Since its founding in 1900, the Press Club has been a student-run journalism bureau whose members cover campus and local news as stringers for area news organizations. Press Club alumni include economist Alan Blinder ’67, former White House press secretary Mike McCurry ’76, and New Yorker editor David Remnick ’81.
In recent years, however, many longstanding Press Club clients have cut their budgets for freelance writers or reduced their coverage of local news. Even larger papers such as The New York Times and The Philadelphia Inquirer no longer use students to write summaries of Princeton football or basketball games or report on campus lectures, for example. “That is the existential crisis that the Press Club was facing over the last 10 years,” explained Dan Grech ’99, a vice president at the software startup OfferCraft and the club’s former alumni advisory board chair.

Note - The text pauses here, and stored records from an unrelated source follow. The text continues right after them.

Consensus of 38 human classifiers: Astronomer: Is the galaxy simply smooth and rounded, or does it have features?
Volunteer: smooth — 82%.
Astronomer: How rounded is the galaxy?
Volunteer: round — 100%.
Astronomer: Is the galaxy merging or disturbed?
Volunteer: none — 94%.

To address that crisis, two years ago the club hired Krystal Knapp as a paid “business coach,” her salary covered by an endowment, Grech said. Knapp is the founder of Planet Princeton, a “hyper-local” website covering campus and local news, and a former reporter for The Times of Trenton.
In addition to overseeing development of a new club website, Knapp has helped writers hone their reporting and writing skills, pitch story ideas, and identify potential news clients. “It has required a shift in thinking about how we can position ourselves as Princeton freelancers,” said Mary Hui ’17, the club’s co-president and a PAW contributor.

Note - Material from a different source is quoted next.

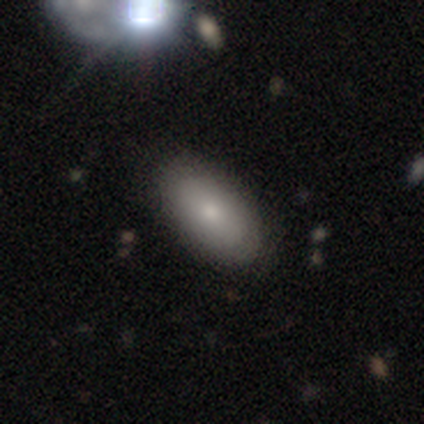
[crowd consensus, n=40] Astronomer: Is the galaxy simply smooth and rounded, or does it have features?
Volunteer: smooth — 80%.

When important campus news breaks, such as the November 2015 sit-in by members of the Black Justice League at the office of President Eisgruber ’83, the Press Club has moved aggressively to cover the story. Co-president Gabe Fisher ’17 live-blogged the protest for 36 hours. “That,” Hui said, “is something that a reporter parachuting in from outside can’t do.” The Press Club’s website received 61,500 page views during the two-day sit-in, and club members earned bylines for stories in The New York Times and on The New Yorker’s website.
Spurred by coverage of the sit-in and other campus controversies, output by Press Club members more than doubled, from 45 stories written in the spring of 2014 to 98 in spring 2016. Total earnings also nearly doubled, although Grech said that the days are long gone when Press Club writers could earn enough to pay their entire tuition. While the Press Club writes for The New York Times and the Hong Kong-based South China Morning Post, where Hui worked as an intern, other clients tend to be closer to campus these days, including local newspapers, PAW (the club’s largest client), and the engineering school’s EQuad News.
Because national stories like the sit-in are relatively rare, Knapp encourages student writers to think broadly about the stories they can pitch to potential editors. Rather than focus solely on campus news and events, she has urged them to use Princeton as a jumping-off point for broader features about issues in higher education, such as student reaction to Donald Trump’s victory. Any opportunity can provide fodder for a story. While studying in Havana last spring, Spencer Parts ’17 wrote several articles about life in Cuba for the Miami Herald.
“You just have to look farther afield now,” Fisher said.